The making things happen attitude is very unsubstantial. If it was substantial, then everybody could apply it the same way and the world would be an easy place.

I find way more difficult to hack attitude than to hack code.

The idea that, at this point in every single reader's life they need "substance" along with ideas, is just a bit much. You, at this point in your life, would want/need more substance but you are just one person. There is a lot of value for other people in reading bullet point lists of these types of things. For example, if these are all things I've known and learned in my 42 years on the earth, a bullet point list serves as a nice, general reminder on a lot of levels. The "I've forgotten more about productivity hacking than most 20 year olds have learned" adage is true here for 40yos. Maybe you are at the point where some of these are recent topics for you - things you've recently learned in much longer format. So you reject it as "Everyone knows this - silly".

We all have biases - we just have to view things from others' perspectives sometimes to avoid those biases coloring our outlook.

OP here. Thanks for reading my post and providing feedback.

This post wasn't meant to be a deep dive but more a list of activities ("ship before you feel totally done") and ways of thinking ("the best ideas are usually not universally embraced") that have served me. I have other posts that get very specific - like this one about making email introductions - http://www.jasonshen.com/2011/the-anatomy-of-a-great-email-i...

You are entitled to your opinion about the value of my blog but as I mention in BP #5, people struggle to put themselves in the minds of others. Your logic appears to be "I don't find this valuable, therefore this person and everyone like him should not blog." Based on the number of tweets, upvotes, and personal messages I've received about this post, it has provided tremendous value to lots of people who happen to be different from you. 

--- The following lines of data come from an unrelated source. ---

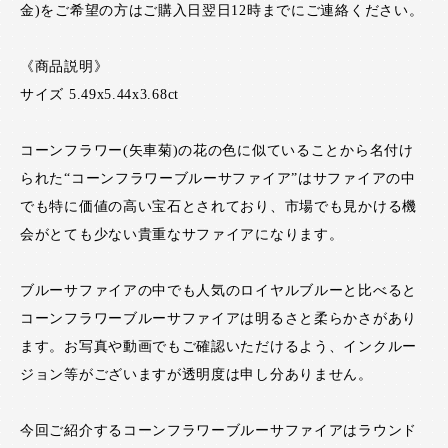
金)をご希望の方はご購入日翌日12時までにご連絡ください。
《商品説明》
サイズ 5.49x5.44x3.68ct
コーンフラワー(矢車菊)の花の色に似ていることから名付け
られた“コーンフラワーブルーサファイア”はサファイアの中
でも特に価値の高い宝石とされており、市場でも見かける機
会がとても少ない貴重なサファイアになります。
ブルーサファイアの中でも人気のロイヤルブルーと比べると
コーンフラワーブルーサファイアは明るさと柔らかさがあり
ます。お写真や動画でもご確認いただけるよう、インクルー
ジョン等がございますが透明度は申し分ありません。
今回ご紹介するコーンフラワーブルーサファイアはラウンド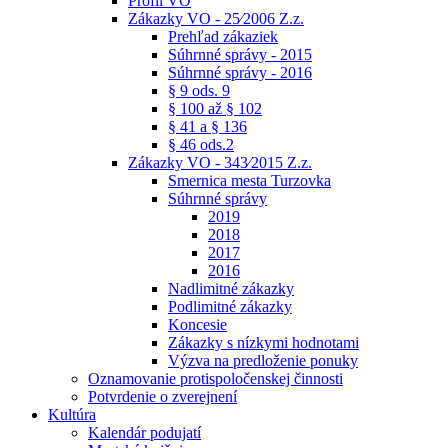
Profil VO
Zákazky VO - 25⁄2006 Z.z.
Prehľad zákaziek
Súhrnné správy - 2015
Súhrnné správy - 2016
§ 9 ods. 9
§ 100 až § 102
§ 41 a § 136
§ 46 ods.2
Zákazky VO - 343⁄2015 Z.z.
Smernica mesta Turzovka
Súhrnné správy
2019
2018
2017
2016
Nadlimitné zákazky
Podlimitné zákazky
Koncesie
Zákazky s nízkymi hodnotami
Výzva na predloženie ponuky
Oznamovanie protispoločenskej činnosti
Potvrdenie o zverejnení
Kultúra
Kalendár podujatí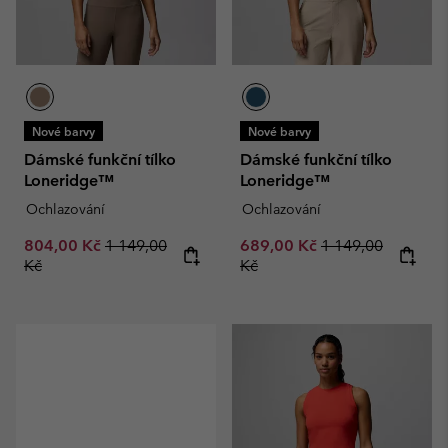
Nové barvy
Nové barvy
Dámské funkční tílko
Dámské funkční tílko
Loneridge™
Loneridge™
Ochlazování
Ochlazování
Sale price:
Regular price:
Sale price:
Regular price:
804,00 Kč
1 149,00
689,00 Kč
1 149,00
Kč
Kč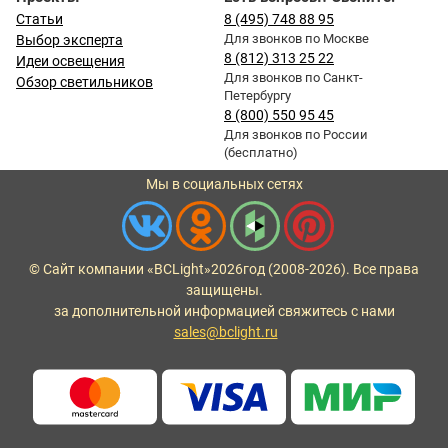
Статьи
8 (495) 748 88 95
Для звонков по Москве
Выбор эксперта
8 (812) 313 25 22
Идеи освещения
Для звонков по Санкт-
Обзор светильников
Петербургу
8 (800) 550 95 45
Для звонков по России
(бесплатно)
Мы в социальных сетях
© Сайт компании «BCLight»
2026
год (2008-2026). Все права
защищены.
за дополнительной информацией свяжитесь с нами
sales@bclight.ru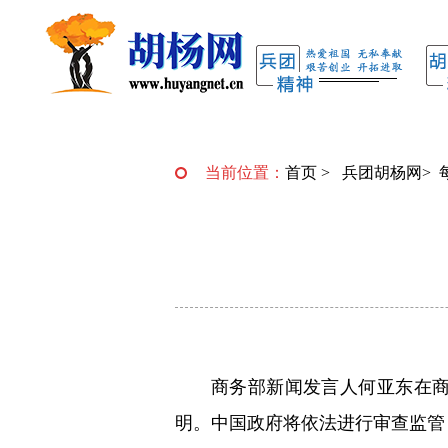
当前位置：
首页
>
兵团胡杨网
>
商务部新闻发言人何亚东在商
明。中国政府将依法进行审查监管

I think the main issue with your post is offering the perspective from an employee/freelancer viewpoint only. If you are the owner of your own company the issues with making things happen are totally different.
I disagree. I see a number of hard-won lessons here.

I just spent the weekend volunteering as a mentor for an entrepreneurship event, and first-time entrepreneurs really need a lot of education in basics. I can see this being useful as a checklist of common anti-patterns. In particular, I've recently seen people getting 6, 9, 10, 11, and 13 wrong.

I do strongly dislike the title of the blog, and the hype-filled headlines make me twitch. It has so much marketing and glibness to it that yes, it's the kind of thing that makes programmers insane.

But I think it's worth listening respectfully to people who have accomplished things, even if they're very different than you. Take what you find useful, and leave the rest.

I've always been amused/bothered/interested/concerned by how these things always look and feel so intuitive, and it's always "easy" to talk about them, to make a list- the following through is always the hard bit.

I think rather than focusing on these principles (which are valid, and true), maybe we ought to get meta and focus on what helps us focus on these principles- modifying our environment, surrounding ourselves with peers and influences that reinforce such reflection, etc.

OP here. I think getting meta is often a good idea - but sometimes learning tactics is useful. Not everyone does well with abstract ideas and focusing on a specific action which leads to a better outcome can encourage people to think more deeply about it in the future.

None of this stuff is easy and I never try to make it seem that way. Talking is not doing but that doesn't mean you shouldn't ever talk and only ever do.